Airlines around the world are preparing to resume their flight operations as many countries have started easing the lockdown due to the Covid-19 pandemic. The pandemic became a nightmare for every business however, aviation and tourism got highly affected.
The Covid-19 cases originated from Wuhan, China has begun to decrease so, the countries that have implemented strict lock-down are easing it allowing airlines to prepare for their flights. But conducting flights soon after the lockdown will be a challenge for the airline companies as they have to maintain social distance and strict safety measures in and outside the aircraft. Besides, the International Civil Aviation Organization (ICAO) will introduce stricter regulations for safe and sound travel and airlines have to cope up with it.
The airline companies earn revenue or become profitable only in the case their aircraft take off to the skies. Planes, helicopters, or any other aircraft grounded on airports create more and more losses. Airlines must conduct regular maintenance of their aircraft and parking plane is not as easy as parking cars. The cost of maintenance, engineering manpower, spare parts, regular check, cleaning, and other necessary procedures is too expensive.

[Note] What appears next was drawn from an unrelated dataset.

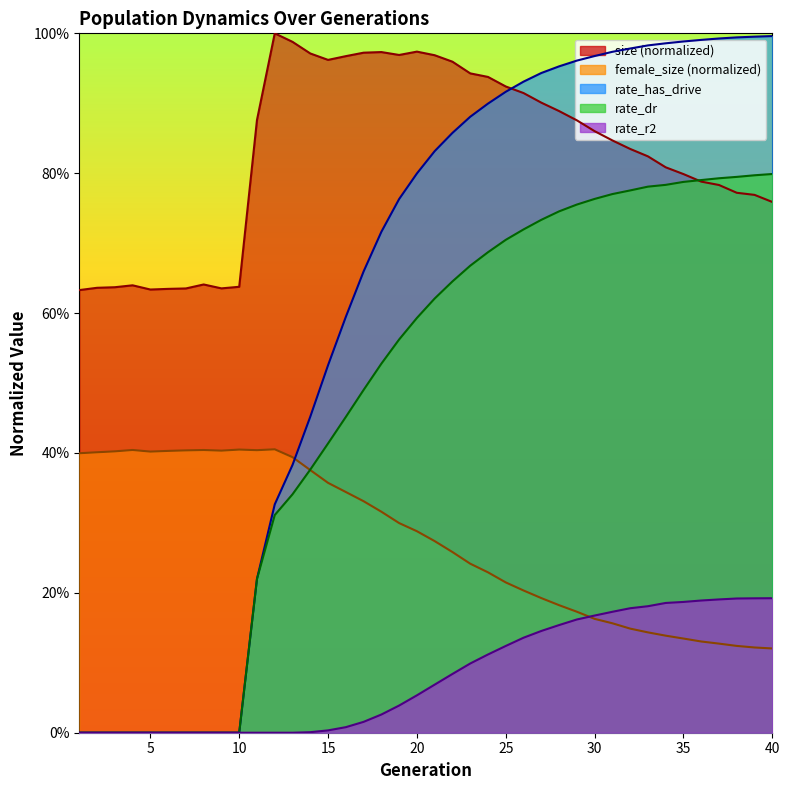

At 29, list the series in order from largest to smallest.

rate_has_drive, size, rate_dr, female_size, rate_r2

The majority of Airlines around the world are facing a crisis and are compelled to lay off some of their staff. British Airways, the national flag carrier of the United Kingdom, recently announced a temporary suspension of over 30,000 staff. This decision created tension among the staff and are protesting for rehiring. This is the reality in most of the countries around the world.

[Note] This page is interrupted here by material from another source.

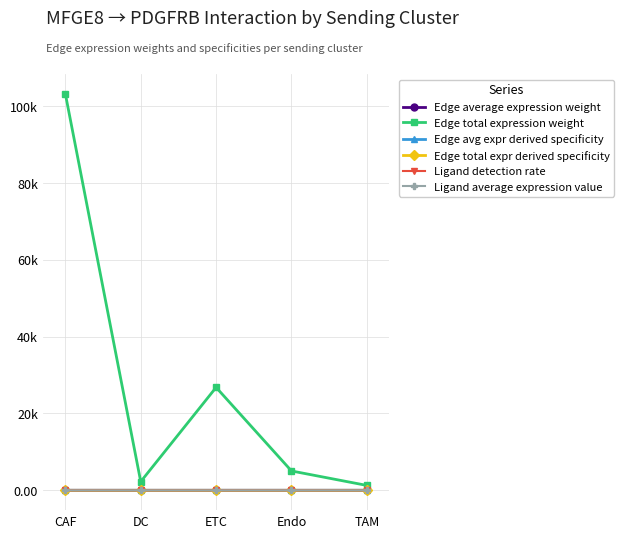

What is the total value across all series at DC?

2260.1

In the context of Nepal, the situation is pretty the same. The national flag carrier Nepal Airlines Corporation (NAC) and other private airlines had cut off staff’s salary by some percentage however, there is no suspension notice. As lock-down is easing in Nepal and the airport is already equipped with necessary precautions, airlines are preparing for flight resumption under the supervision of the Civil Aviation Authority of Nepal (CAAN).